Disk space usage should be monitored with software such as Nagios. Alarming is best done at two levels: a non-paging ticket when disk space reaches warning levels, and a paging ticket when disk space is critically short. Using this model, runaway disk space use will quickly cause a page, while slow consumption of space can be acted on well before a page is necessary.

Different alarm levels must be set for different classes of systems: database servers might well run certain partitions up to 99% full under normal use, while other systems may require a warning ticket well before 90% usage.

Remediation

In my experience, logging causes the majority of disk space problems. Eliminate verbose and debug logging in production, as these messages hardly justify the disk space and I/O operations required. Where possible, eliminate stack trace spam: a remote connection failure warning never needs 100 lines saying where in the code the failure took place; a single line suffices, as the problem has nothing to do with the code.

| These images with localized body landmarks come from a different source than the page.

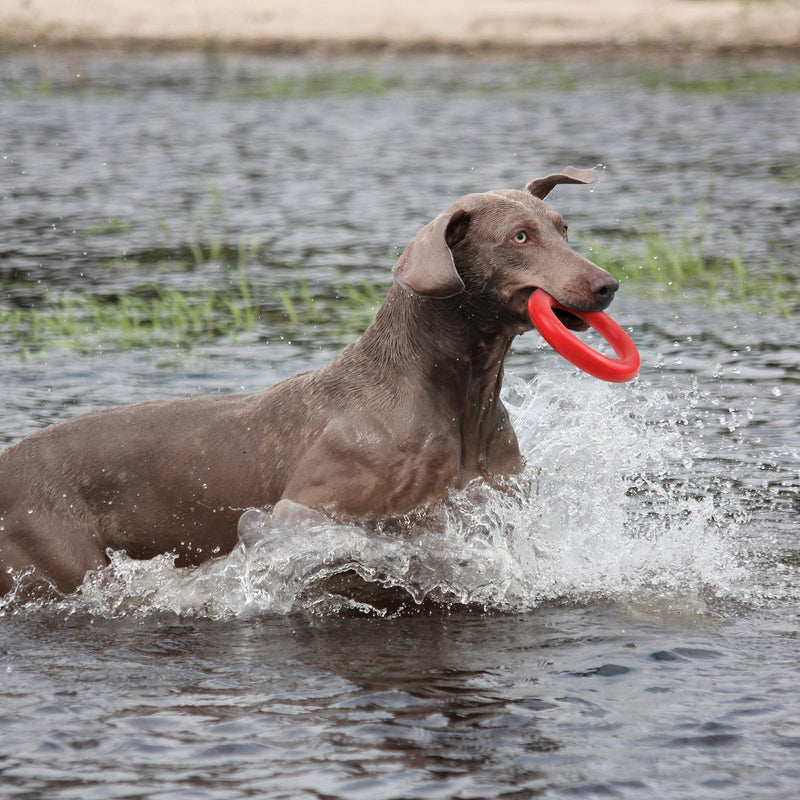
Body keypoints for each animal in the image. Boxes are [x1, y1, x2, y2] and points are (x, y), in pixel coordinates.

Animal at [0, 167, 620, 592]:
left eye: (563, 229)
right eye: (519, 237)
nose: (607, 284)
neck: (460, 393)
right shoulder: (303, 511)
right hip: (56, 555)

Estimate disk space consumption: the amount of data logging per transaction or request in production should be known, and can be multiplied by the anticipated traffic levels, plus the duration logs must remain around, plus padding for growth and filesystem overhead. This should be done before the service launches, not afterwards!

Use proper log file handling, not problematic logrotate implementations. messages.1 to messages.2 rotation thwarts rsync style archival, and does not divide the logs into time-based buckets as better solutions do.

Technorati Tags: ,

June 12, 2008

Rollei Scanfilm CN 400

Rollei Scanfilm CN 400 is interesting:

Loading Dock

Holga, minus the square plastic insert. Film warping took place during either the photograph, scanning, or both. I like the results better than from comparable Fuji color films, and this film provides for different applications than super-saturated Velvia.